The most comprehensive report yet on mental disorders in children shows attention deficit hyperactivity disorder (ADHD) is the most commonly diagnosed problem in those aged 3-17, and the most common health issues for teenagers include addiction to drugs, alcohol and tobacco.

An estimated 13 to 20 percent of U.S. children experience a mental disorder in a given year, says a new report by the Centers for Disease Control and Prevention, and children are increasingly suffering from and being hospitalized for mood disorders like depression; that hospitalization rate has increased 80 percent from 1997 to 2010, says the report. And, while 3.5 percent of children under 18 have
behavioral problems, almost 7 percent of them are diagnosed with ADHD.

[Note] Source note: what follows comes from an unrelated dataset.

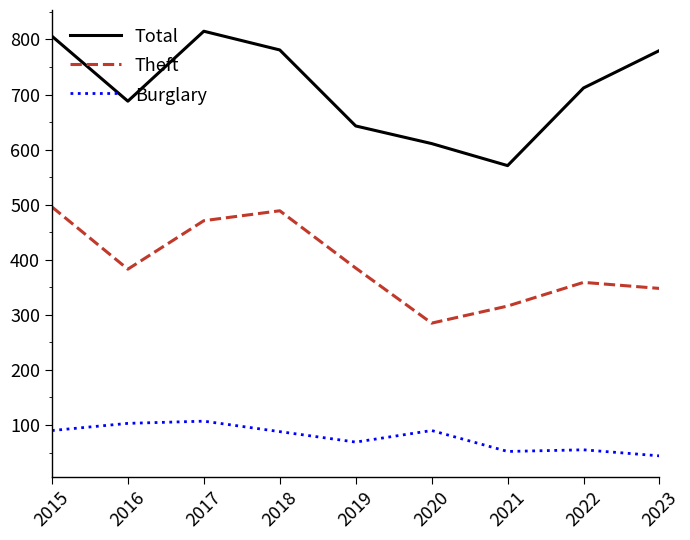

What is the difference between the highest and lowest values at 2021?

519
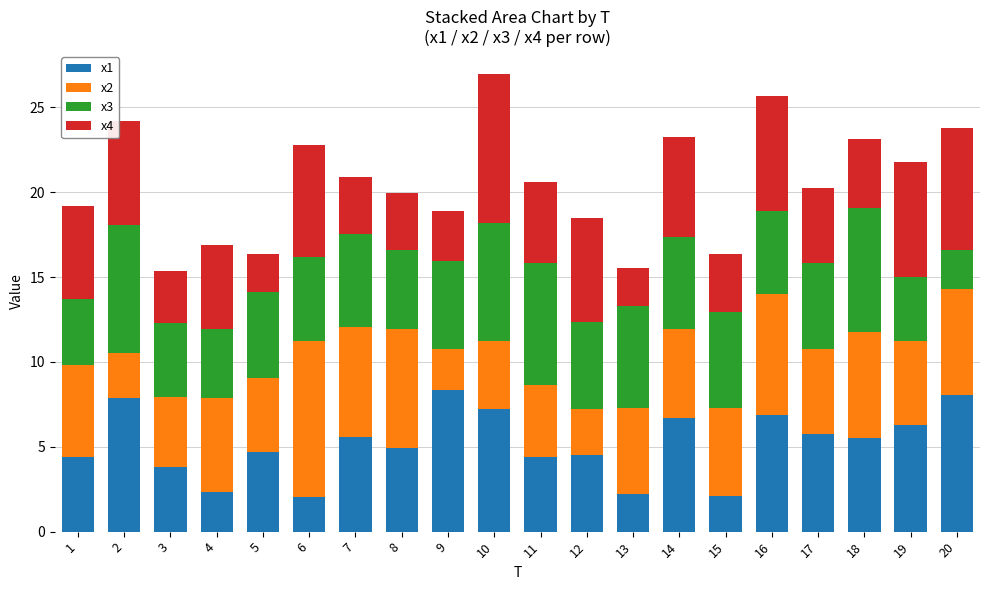

The value of x1 at 6 is 3.6. True or false?

False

About 4.7 percent of teens, or 1.7 million children aged 12–17, have disorders involving abuse and dependence upon alcohol, drugs or tobacco, says the report. Alarmingly, two-thirds of teenagers had an illicit drug use disorder, one million teenagers abused drugs or alcohol, and more than 695,000 were addicted to tobacco.

“This first report of its kind documents that millions of children are living with depression, substance use disorders, ADHD and other mental health conditions,” CDC Director Dr. Tom Frieden said. “No parent, grandparent, teacher or friend wants to see a child struggle with these issues. It concerns us all. We are working to both increase our understanding of these disorders and help scale up programs and strategies to prevent mental illness so that our children grow to lead productive, healthy lives.”